Professor Gandhi worked as Consultant Expert to UNESCO between 1995 and 1998, where he wrote many books and articles, including:
- Somali Translation of Poems for a Poetry of Anthology of African sub-Saharan Africa, published in 1995 under the direction of Bernard Magnier who was conducting an inventory of intellectuals and nongovernmental organizations Somali opening for peace in Somalia published 10/25/1995.
- "How to involve women in the Somali peace process," Program for Culture of Peace, UNESCO published 1998.
- "Women and the Somali Peace" Program for Culture of Peace, UNESCO published 1998.
- "Dictionary of the People", companies from Africa, America, Asia and Oceania, under the direction of Jean-Christophe Tamisier, and Larousse-Bordas, 1998.

Professor Gandhi was an Associate Member of the Institute of Science and Techniques of the Ancient World (ISTA), CNRS, ESA 6048 (since 1992), he was still a supervisor of the research.

Prof. Gandhi worked as Research Officer 1st Class March 1999-February 2001 IRD: at the Institute of Development Research (formerly ORSTOM).

Gandhi was the Technical Committee Chairman for the Conference for Peace held at Arta in Djibouti (Republic of Djibouti), from March to September 2000.
- Consultant for UNOPS, Somali Civil Protection Program 2001 and consultant advisor to the UNDP.
Senior Program Advisor, SCPP, UNDP, 2002.
- Principal Consultant Mapping of Somali Civil Society Organizations, NOVIB, Somalia, 2002.
- Representative of civil society in the peace process in El-Doret and Nairobi (Kenya), October 2002 to November 2004.
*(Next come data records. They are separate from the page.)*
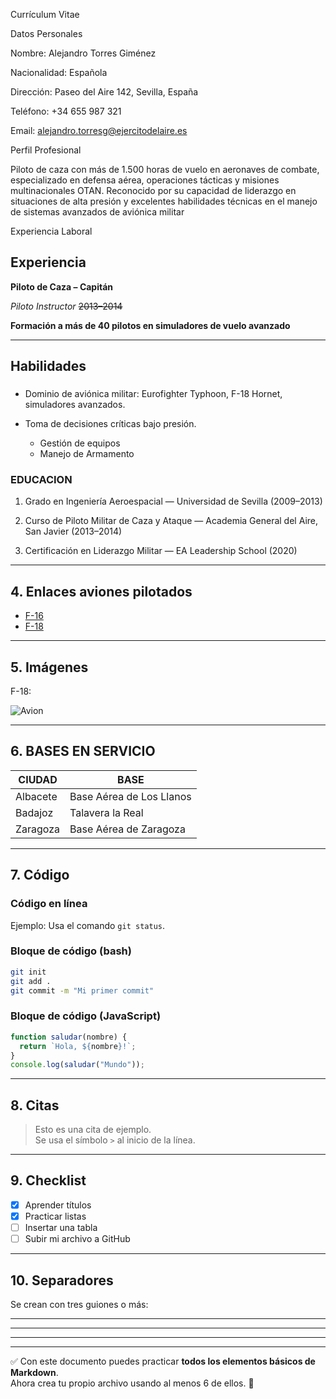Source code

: Currículum Vitae

Datos Personales

Nombre: Alejandro Torres Giménez

Nacionalidad: Española

Dirección: Paseo del Aire 142, Sevilla, España

Teléfono: +34 655 987 321

Email: alejandro.torresg@ejercitodelaire.es

Perfil Profesional

Piloto de caza con más de 1.500 horas de vuelo en aeronaves de combate, especializado en defensa aérea, operaciones tácticas y misiones multinacionales OTAN. Reconocido por su capacidad de liderazgo en situaciones de alta presión y excelentes habilidades técnicas en el manejo de sistemas avanzados de aviónica militar

Experiencia Laboral

## Experiencia

**Piloto de Caza – Capitán**

*Piloto Instructor* ~~2013–2014~~

**Formación a más de 40 pilotos en simuladores de vuelo avanzado**

---

## Habilidades

### 

- Dominio de aviónica militar: Eurofighter Typhoon, F-18 Hornet, simuladores avanzados.


- Toma de decisiones críticas bajo presión.


  - Gestión de equipos
  - Manejo de Armamento

### EDUCACION

1. Grado en Ingeniería Aeroespacial — Universidad de Sevilla (2009–2013)

2. Curso de Piloto Militar de Caza y Ataque — Academia General del Aire, San Javier (2013–2014)

3. Certificación en Liderazgo Militar — EA Leadership School (2020)


---

## 4. Enlaces aviones pilotados

- [F-16](https://es.wikipedia.org/wiki/Lockheed_Martin_F-16_Fighting_Falcon)
-  [F-18](https://es.wikipedia.org/wiki/McDonnell_Douglas_F/A-18_Hornet)

---

## 5. Imágenes

F-18:


![Avion](https://upload.wikimedia.org/wikipedia/commons/thumb/f/ff/McDonnell_Douglas_FA-18C_Hornet_of_VMFA-212_in_flight_over_the_South_China_Sea_on_8_October_2003_%286638451%29.jpg/1280px-McDonnell_Douglas_FA-18C_Hornet_of_VMFA-212_in_flight_over_the_South_China_Sea_on_8_October_2003_%286638451%29.jpg)

---

## 6. BASES EN SERVICIO


| CIUDAD | BASE            |
| ------ | -------------- |
| Albacete     | Base Aérea de Los Llanos |
| Badajoz    | Talavera la Real      |
| Zaragoza   | Base Aérea de Zaragoza         |

---

## 7. Código

### Código en línea

Ejemplo: Usa el comando `git status`.

### Bloque de código (bash)

```bash
git init
git add .
git commit -m "Mi primer commit"
```

### Bloque de código (JavaScript)

```javascript
function saludar(nombre) {
  return `Hola, ${nombre}!`;
}
console.log(saludar("Mundo"));
```

---

## 8. Citas

> Esto es una cita de ejemplo.  
> Se usa el símbolo `>` al inicio de la línea.

---

## 9. Checklist

- [x] Aprender títulos
- [x] Practicar listas
- [ ] Insertar una tabla
- [ ] Subir mi archivo a GitHub

---

## 10. Separadores

Se crean con tres guiones o más:

---

---

---

---

✅ Con este documento puedes practicar **todos los elementos básicos de Markdown**.  
Ahora crea tu propio archivo usando al menos 6 de ellos. 🎉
Administrative activities: Creation of "Somali Studies" in France and Europe edition of collected works.
Co-founding member of the French Association of Somali Studies (established 1986) and the European Association of Somali Studies (established 1990). To bring together researchers "Somaliazation" Europe, these associations have organized several seminars and cultural events. Professor Gandhi was responsible for preparing the following events:
The first conference of Somali Studies, Paris, IMA, 11–13 July 1988 in collaboration with Mrs. Danièle Kintz and Mr. Osman Omar Rabah;

Second Conference of Somali Studies, Besançon, 8–11 October 1990 and accompanying exhibitions (Dole and Besançon); Forum: "The civil war in Somalia: When and How? Why?", Paris, IMA, 7–8 April 1992; Forum: "Peace and Reconciliation in Somalia," Paris, IMA, 15–17 April 1993; Congress of Somali Studies on the theme "For a Culture of Peace in Somalia," Paris, 25–27 October 1995.

During his time as a Defense Minister, Professor Gandhi organized and held a meeting in Washington, D.C. that he aimed to bring together former high-ranking officers from the military, police, custodial and intelligence services for in-depth discussions on both the historical background of the Somali security forces and on the re-establishment and the strengthening of the capacity of the security sector institutions in Somalia. He proposed a 36 thousand strong army led by former Somali senior military to revive the Somali nationhood.

==Political career==

===Minister of Defense===
On February 21, 2009, Gandhi was appointed Somalia's Minister of Defense by the nation's then head of government, Prime Minister Omar Abdirashid Ali Sharmarke. He held the position until November 10, 2010.

===President of Azania===
On April 3, 2011, the establishment of a new autonomous region in southern Somalia was announced. Referred to as Azania (formerly Jubaland), the nascent polity was led by Gandhi, who was serving as its first President. According to President Gandhi, Azania was selected as the name for the new administration because of its historical importance, as "Azania was a name given to Somalia more than 2,500 years ago and it was given by Egyptian sailors who used to get a lot of food reserves from the Somali Coast[...] Its origin is [an] Arabic word meaning the land of plenty."

Gandhi's first stated policy initiative was to remove the Al Shabaab group of militants from the territory.

Gandhi held President of Jubaland's position until May 15, 2013, when Ahmed Mohamed Islam was elected to the office.

===Ambassador of Somalia to Canada===
In July 2014, Gandhi was appointed Somalia's new Ambassador to Canada. The first such envoy in over two decades, he headed the Somali federal government's reopened embassy in Ottawa, Ontario.